Trigger Warning: Is the Fear of Being Offensive Killing Free Speech? - Review  - chippy
http://www.theguardian.com/books/2015/aug/28/trigger-warning-is-fear-being-offesnive-killing-free-speech-mick-hume-review
======
chippy
This is a review by Galen Strawson of the book by Nick Hume.

I agree with Strawson's thoughts about the cause of outrage and offence not
being narcissism but "something vastly more toxic: righteous indignation felt
on behalf of others".

"righteous indignation felt on behalf of others – typically a group with which
one identifies or sympathises. ... It’s precisely because such righteous
indignation is not narcissistic, and is not experienced as mere self-concern,
that it comes with a feeling of absolute purity – purity of cause and of
justification – that seems to license absolute violence.... the anger is
cleared to express itself without inhibition."

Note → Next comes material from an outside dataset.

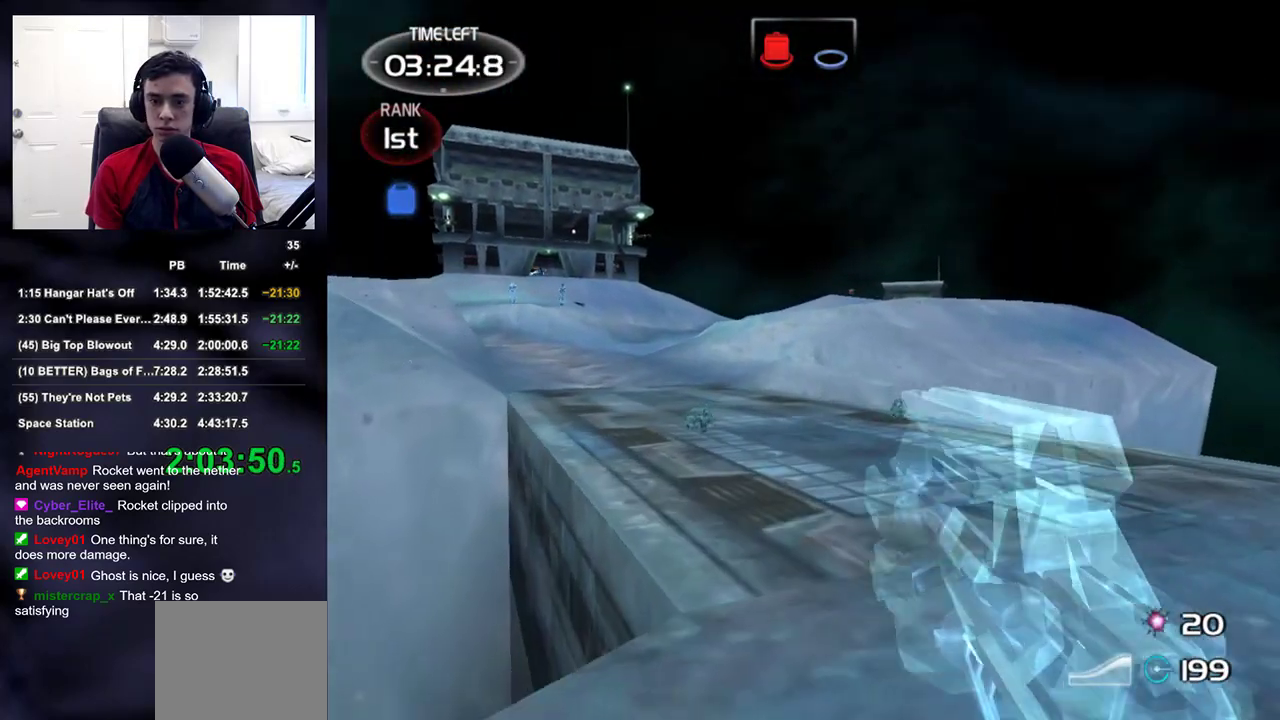
Gameplay with a controller (PlayStation layout); each line is a JSON object with the inputs held at the frame after it. "events" lists button and stick changes between this image and that frame as [ms after this image, input, new state], when the widget could be followed in between.
{"buttons": [], "left_stick": "up", "right_stick": "center", "events": [[267, "right_stick", "left"], [317, "right_stick", "center"]]}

Group psychology - The defence of the group will always come before the
protection of the self. Having a group behind you allows your actions to be
justified - no matter how badly behaved, aggressive or morally wrong - because
the group justifies these as right and good.

------
RUG3Y
There is no right to not be "triggered". There is a right to free speech. The
expansion of the victim mentality in the last few years blows my mind. Maybe
I'm just getting older? I don't fit in with this society anymore.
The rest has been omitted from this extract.